● Work to complete
Each record is to be printed again precisely as it reads.

● Materials provided

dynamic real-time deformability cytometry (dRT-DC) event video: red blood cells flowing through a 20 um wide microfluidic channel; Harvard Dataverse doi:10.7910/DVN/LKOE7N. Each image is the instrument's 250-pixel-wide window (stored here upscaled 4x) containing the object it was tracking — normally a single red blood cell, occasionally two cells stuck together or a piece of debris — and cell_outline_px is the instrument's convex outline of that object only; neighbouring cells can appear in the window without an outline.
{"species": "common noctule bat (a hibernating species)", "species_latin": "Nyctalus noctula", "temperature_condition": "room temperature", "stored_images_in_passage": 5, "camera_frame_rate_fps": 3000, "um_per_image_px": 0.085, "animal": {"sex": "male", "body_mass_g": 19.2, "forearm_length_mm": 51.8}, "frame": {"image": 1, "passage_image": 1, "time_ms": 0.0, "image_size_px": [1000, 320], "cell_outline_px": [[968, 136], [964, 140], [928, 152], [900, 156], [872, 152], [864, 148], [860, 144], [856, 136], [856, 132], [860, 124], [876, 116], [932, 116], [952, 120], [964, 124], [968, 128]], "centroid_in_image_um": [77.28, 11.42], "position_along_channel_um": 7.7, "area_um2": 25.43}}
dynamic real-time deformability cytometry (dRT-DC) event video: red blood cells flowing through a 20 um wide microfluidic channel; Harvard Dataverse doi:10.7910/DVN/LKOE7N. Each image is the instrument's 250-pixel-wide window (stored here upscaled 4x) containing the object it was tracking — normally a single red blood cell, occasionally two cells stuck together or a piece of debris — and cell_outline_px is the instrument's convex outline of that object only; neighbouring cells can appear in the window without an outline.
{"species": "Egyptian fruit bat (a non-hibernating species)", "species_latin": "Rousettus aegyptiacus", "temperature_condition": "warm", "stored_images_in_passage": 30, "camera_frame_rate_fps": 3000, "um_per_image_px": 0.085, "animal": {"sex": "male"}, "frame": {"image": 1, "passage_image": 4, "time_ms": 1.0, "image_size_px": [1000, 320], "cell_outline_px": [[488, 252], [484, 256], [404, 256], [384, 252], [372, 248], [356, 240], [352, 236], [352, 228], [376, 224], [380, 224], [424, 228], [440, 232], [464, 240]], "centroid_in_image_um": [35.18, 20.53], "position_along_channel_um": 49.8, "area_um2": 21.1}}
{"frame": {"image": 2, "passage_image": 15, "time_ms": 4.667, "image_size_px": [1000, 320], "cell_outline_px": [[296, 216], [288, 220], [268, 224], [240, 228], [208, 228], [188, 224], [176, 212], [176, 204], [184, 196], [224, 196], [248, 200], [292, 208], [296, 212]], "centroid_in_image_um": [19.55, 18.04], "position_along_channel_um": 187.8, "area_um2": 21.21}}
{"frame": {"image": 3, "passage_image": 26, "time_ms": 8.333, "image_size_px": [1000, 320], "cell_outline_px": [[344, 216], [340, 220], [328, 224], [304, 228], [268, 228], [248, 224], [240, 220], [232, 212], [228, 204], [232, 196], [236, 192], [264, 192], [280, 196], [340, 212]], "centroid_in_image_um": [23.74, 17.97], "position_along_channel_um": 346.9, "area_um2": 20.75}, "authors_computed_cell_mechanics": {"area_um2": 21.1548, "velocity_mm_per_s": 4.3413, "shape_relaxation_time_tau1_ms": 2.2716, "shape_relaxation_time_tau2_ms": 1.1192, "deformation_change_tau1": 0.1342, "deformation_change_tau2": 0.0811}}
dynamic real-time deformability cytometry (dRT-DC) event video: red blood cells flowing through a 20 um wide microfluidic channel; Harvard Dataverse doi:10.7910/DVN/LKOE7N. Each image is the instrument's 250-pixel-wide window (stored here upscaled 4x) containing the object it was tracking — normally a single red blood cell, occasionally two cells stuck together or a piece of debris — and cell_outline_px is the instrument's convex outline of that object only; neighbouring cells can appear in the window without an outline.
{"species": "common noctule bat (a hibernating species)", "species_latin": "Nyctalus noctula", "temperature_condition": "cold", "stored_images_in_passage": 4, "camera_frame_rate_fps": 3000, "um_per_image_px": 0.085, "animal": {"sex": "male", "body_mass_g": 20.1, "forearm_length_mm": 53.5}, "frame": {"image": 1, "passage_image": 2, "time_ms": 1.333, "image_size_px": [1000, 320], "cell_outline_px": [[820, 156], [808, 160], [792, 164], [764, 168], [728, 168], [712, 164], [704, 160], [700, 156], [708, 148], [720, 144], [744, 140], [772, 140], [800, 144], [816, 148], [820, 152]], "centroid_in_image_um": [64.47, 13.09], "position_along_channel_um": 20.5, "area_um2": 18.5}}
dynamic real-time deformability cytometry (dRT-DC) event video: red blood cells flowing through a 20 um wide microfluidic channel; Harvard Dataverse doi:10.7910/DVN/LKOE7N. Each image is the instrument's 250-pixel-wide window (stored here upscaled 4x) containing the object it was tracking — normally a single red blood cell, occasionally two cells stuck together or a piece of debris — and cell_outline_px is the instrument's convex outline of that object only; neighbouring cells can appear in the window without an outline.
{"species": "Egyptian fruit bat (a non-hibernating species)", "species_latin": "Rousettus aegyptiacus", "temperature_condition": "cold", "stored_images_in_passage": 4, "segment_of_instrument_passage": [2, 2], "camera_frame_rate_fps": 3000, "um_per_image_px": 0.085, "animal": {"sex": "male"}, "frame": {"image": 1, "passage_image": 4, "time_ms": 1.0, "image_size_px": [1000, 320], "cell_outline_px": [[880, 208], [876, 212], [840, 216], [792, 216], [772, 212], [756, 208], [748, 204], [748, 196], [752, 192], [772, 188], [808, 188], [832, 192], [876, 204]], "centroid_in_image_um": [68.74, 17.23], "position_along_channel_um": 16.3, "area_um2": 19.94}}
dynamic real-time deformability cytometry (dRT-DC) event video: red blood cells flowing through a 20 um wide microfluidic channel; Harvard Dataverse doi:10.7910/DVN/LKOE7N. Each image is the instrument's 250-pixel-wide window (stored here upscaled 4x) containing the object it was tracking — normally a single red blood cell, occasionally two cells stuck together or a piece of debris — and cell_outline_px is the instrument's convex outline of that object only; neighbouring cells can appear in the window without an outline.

● Result of the exercise
dynamic real-time deformability cytometry (dRT-DC) event video: red blood cells flowing through a 20 um wide microfluidic channel; Harvard Dataverse doi:10.7910/DVN/LKOE7N. Each image is the instrument's 250-pixel-wide window (stored here upscaled 4x) containing the object it was tracking — normally a single red blood cell, occasionally two cells stuck together or a piece of debris — and cell_outline_px is the instrument's convex outline of that object only; neighbouring cells can appear in the window without an outline.
{"species": "common noctule bat (a hibernating species)", "species_latin": "Nyctalus noctula", "temperature_condition": "room temperature", "stored_images_in_passage": 5, "camera_frame_rate_fps": 3000, "um_per_image_px": 0.085, "animal": {"sex": "male", "body_mass_g": 19.2, "forearm_length_mm": 51.8}, "frame": {"image": 1, "passage_image": 1, "time_ms": 0.0, "image_size_px": [1000, 320], "cell_outline_px": [[968, 136], [964, 140], [928, 152], [900, 156], [872, 152], [864, 148], [860, 144], [856, 136], [856, 132], [860, 124], [876, 116], [932, 116], [952, 120], [964, 124], [968, 128]], "centroid_in_image_um": [77.28, 11.42], "position_along_channel_um": 7.7, "area_um2": 25.43}}
dynamic real-time deformability cytometry (dRT-DC) event video: red blood cells flowing through a 20 um wide microfluidic channel; Harvard Dataverse doi:10.7910/DVN/LKOE7N. Each image is the instrument's 250-pixel-wide window (stored here upscaled 4x) containing the object it was tracking — normally a single red blood cell, occasionally two cells stuck together or a piece of debris — and cell_outline_px is the instrument's convex outline of that object only; neighbouring cells can appear in the window without an outline.
{"species": "Egyptian fruit bat (a non-hibernating species)", "species_latin": "Rousettus aegyptiacus", "temperature_condition": "warm", "stored_images_in_passage": 30, "camera_frame_rate_fps": 3000, "um_per_image_px": 0.085, "animal": {"sex": "male"}, "frame": {"image": 1, "passage_image": 4, "time_ms": 1.0, "image_size_px": [1000, 320], "cell_outline_px": [[488, 252], [484, 256], [404, 256], [384, 252], [372, 248], [356, 240], [352, 236], [352, 228], [376, 224], [380, 224], [424, 228], [440, 232], [464, 240]], "centroid_in_image_um": [35.18, 20.53], "position_along_channel_um": 49.8, "area_um2": 21.1}}
{"frame": {"image": 2, "passage_image": 15, "time_ms": 4.667, "image_size_px": [1000, 320], "cell_outline_px": [[296, 216], [288, 220], [268, 224], [240, 228], [208, 228], [188, 224], [176, 212], [176, 204], [184, 196], [224, 196], [248, 200], [292, 208], [296, 212]], "centroid_in_image_um": [19.55, 18.04], "position_along_channel_um": 187.8, "area_um2": 21.21}}
{"frame": {"image": 3, "passage_image": 26, "time_ms": 8.333, "image_size_px": [1000, 320], "cell_outline_px": [[344, 216], [340, 220], [328, 224], [304, 228], [268, 228], [248, 224], [240, 220], [232, 212], [228, 204], [232, 196], [236, 192], [264, 192], [280, 196], [340, 212]], "centroid_in_image_um": [23.74, 17.97], "position_along_channel_um": 346.9, "area_um2": 20.75}, "authors_computed_cell_mechanics": {"area_um2": 21.1548, "velocity_mm_per_s": 4.3413, "shape_relaxation_time_tau1_ms": 2.2716, "shape_relaxation_time_tau2_ms": 1.1192, "deformation_change_tau1": 0.1342, "deformation_change_tau2": 0.0811}}
dynamic real-time deformability cytometry (dRT-DC) event video: red blood cells flowing through a 20 um wide microfluidic channel; Harvard Dataverse doi:10.7910/DVN/LKOE7N. Each image is the instrument's 250-pixel-wide window (stored here upscaled 4x) containing the object it was tracking — normally a single red blood cell, occasionally two cells stuck together or a piece of debris — and cell_outline_px is the instrument's convex outline of that object only; neighbouring cells can appear in the window without an outline.
{"species": "common noctule bat (a hibernating species)", "species_latin": "Nyctalus noctula", "temperature_condition": "cold", "stored_images_in_passage": 4, "camera_frame_rate_fps": 3000, "um_per_image_px": 0.085, "animal": {"sex": "male", "body_mass_g": 20.1, "forearm_length_mm": 53.5}, "frame": {"image": 1, "passage_image": 2, "time_ms": 1.333, "image_size_px": [1000, 320], "cell_outline_px": [[820, 156], [808, 160], [792, 164], [764, 168], [728, 168], [712, 164], [704, 160], [700, 156], [708, 148], [720, 144], [744, 140], [772, 140], [800, 144], [816, 148], [820, 152]], "centroid_in_image_um": [64.47, 13.09], "position_along_channel_um": 20.5, "area_um2": 18.5}}
dynamic real-time deformability cytometry (dRT-DC) event video: red blood cells flowing through a 20 um wide microfluidic channel; Harvard Dataverse doi:10.7910/DVN/LKOE7N. Each image is the instrument's 250-pixel-wide window (stored here upscaled 4x) containing the object it was tracking — normally a single red blood cell, occasionally two cells stuck together or a piece of debris — and cell_outline_px is the instrument's convex outline of that object only; neighbouring cells can appear in the window without an outline.
{"species": "Egyptian fruit bat (a non-hibernating species)", "species_latin": "Rousettus aegyptiacus", "temperature_condition": "cold", "stored_images_in_passage": 4, "segment_of_instrument_passage": [2, 2], "camera_frame_rate_fps": 3000, "um_per_image_px": 0.085, "animal": {"sex": "male"}, "frame": {"image": 1, "passage_image": 4, "time_ms": 1.0, "image_size_px": [1000, 320], "cell_outline_px": [[880, 208], [876, 212], [840, 216], [792, 216], [772, 212], [756, 208], [748, 204], [748, 196], [752, 192], [772, 188], [808, 188], [832, 192], [876, 204]], "centroid_in_image_um": [68.74, 17.23], "position_along_channel_um": 16.3, "area_um2": 19.94}}
dynamic real-time deformability cytometry (dRT-DC) event video: red blood cells flowing through a 20 um wide microfluidic channel; Harvard Dataverse doi:10.7910/DVN/LKOE7N. Each image is the instrument's 250-pixel-wide window (stored here upscaled 4x) containing the object it was tracking — normally a single red blood cell, occasionally two cells stuck together or a piece of debris — and cell_outline_px is the instrument's convex outline of that object only; neighbouring cells can appear in the window without an outline.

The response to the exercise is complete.